> [Exercise directions] The answer must consist of each line below that contains the word "Table", copied in full.

> [Records to use]
• • •
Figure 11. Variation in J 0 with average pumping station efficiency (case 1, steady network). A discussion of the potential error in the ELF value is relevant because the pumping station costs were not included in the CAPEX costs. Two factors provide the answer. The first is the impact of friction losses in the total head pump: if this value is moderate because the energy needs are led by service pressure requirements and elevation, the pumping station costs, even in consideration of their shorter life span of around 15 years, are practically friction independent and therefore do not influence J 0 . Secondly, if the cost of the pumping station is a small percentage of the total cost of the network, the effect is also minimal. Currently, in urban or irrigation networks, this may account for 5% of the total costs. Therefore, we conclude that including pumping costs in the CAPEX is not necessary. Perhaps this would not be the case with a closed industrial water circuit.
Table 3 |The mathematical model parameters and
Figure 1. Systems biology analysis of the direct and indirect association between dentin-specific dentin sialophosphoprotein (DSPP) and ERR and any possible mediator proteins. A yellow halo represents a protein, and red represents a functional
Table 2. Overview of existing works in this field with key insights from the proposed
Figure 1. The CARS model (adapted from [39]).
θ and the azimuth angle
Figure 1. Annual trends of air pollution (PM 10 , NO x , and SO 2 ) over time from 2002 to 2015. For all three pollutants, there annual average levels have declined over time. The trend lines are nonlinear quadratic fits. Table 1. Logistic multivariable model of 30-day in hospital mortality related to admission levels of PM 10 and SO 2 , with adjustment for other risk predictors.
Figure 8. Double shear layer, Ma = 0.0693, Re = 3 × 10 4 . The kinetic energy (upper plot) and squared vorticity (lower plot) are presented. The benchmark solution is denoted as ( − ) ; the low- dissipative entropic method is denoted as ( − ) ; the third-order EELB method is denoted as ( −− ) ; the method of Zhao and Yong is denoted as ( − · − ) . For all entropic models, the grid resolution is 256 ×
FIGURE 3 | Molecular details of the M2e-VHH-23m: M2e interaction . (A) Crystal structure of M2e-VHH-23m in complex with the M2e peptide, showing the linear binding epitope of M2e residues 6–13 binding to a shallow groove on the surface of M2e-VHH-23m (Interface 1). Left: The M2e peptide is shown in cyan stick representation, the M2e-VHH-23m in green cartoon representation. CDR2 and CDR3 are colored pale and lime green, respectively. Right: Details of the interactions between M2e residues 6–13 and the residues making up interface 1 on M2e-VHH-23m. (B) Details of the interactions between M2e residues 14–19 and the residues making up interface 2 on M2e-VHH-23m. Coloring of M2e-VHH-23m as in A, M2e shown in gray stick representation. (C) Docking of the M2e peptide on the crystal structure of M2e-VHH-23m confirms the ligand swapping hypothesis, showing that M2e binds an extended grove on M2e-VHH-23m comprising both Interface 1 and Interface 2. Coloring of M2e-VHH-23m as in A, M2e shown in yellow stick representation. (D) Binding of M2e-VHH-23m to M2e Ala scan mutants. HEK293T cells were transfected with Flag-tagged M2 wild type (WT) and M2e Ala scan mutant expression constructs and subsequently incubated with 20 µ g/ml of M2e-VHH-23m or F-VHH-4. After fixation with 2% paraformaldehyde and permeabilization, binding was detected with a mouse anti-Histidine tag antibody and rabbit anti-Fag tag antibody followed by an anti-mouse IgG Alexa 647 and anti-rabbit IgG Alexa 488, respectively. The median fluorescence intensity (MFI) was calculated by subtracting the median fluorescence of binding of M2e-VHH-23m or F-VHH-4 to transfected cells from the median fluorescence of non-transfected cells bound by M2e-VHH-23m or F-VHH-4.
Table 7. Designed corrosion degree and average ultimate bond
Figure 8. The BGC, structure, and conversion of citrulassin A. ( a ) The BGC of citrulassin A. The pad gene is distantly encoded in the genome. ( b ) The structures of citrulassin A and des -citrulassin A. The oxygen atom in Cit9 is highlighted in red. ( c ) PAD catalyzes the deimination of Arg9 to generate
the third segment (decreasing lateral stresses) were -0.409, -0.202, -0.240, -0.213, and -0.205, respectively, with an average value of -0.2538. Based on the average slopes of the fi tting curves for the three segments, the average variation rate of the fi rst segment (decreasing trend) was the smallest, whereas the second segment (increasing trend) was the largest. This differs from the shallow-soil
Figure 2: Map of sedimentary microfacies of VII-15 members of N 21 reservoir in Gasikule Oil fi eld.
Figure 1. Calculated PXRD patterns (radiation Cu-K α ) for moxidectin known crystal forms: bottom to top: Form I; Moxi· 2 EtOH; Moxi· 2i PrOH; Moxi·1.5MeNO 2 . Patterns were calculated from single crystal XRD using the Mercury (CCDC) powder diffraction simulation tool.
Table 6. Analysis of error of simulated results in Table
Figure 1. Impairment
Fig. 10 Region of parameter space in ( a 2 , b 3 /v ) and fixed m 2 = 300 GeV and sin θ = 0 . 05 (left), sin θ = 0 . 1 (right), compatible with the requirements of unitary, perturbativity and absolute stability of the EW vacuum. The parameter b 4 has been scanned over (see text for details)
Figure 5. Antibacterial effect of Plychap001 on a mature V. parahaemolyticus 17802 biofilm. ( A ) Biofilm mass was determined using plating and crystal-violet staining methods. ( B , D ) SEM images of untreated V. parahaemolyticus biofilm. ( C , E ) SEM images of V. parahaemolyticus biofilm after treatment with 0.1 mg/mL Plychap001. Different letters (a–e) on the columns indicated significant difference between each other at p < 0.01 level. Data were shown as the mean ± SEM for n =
• • •
> [Task result]
Table 3 |The mathematical model parameters and
Table 2. Overview of existing works in this field with key insights from the proposed
Figure 1. Annual trends of air pollution (PM 10 , NO x , and SO 2 ) over time from 2002 to 2015. For all three pollutants, there annual average levels have declined over time. The trend lines are nonlinear quadratic fits. Table 1. Logistic multivariable model of 30-day in hospital mortality related to admission levels of PM 10 and SO 2 , with adjustment for other risk predictors.
Table 7. Designed corrosion degree and average ultimate bond
Table 6. Analysis of error of simulated results in Table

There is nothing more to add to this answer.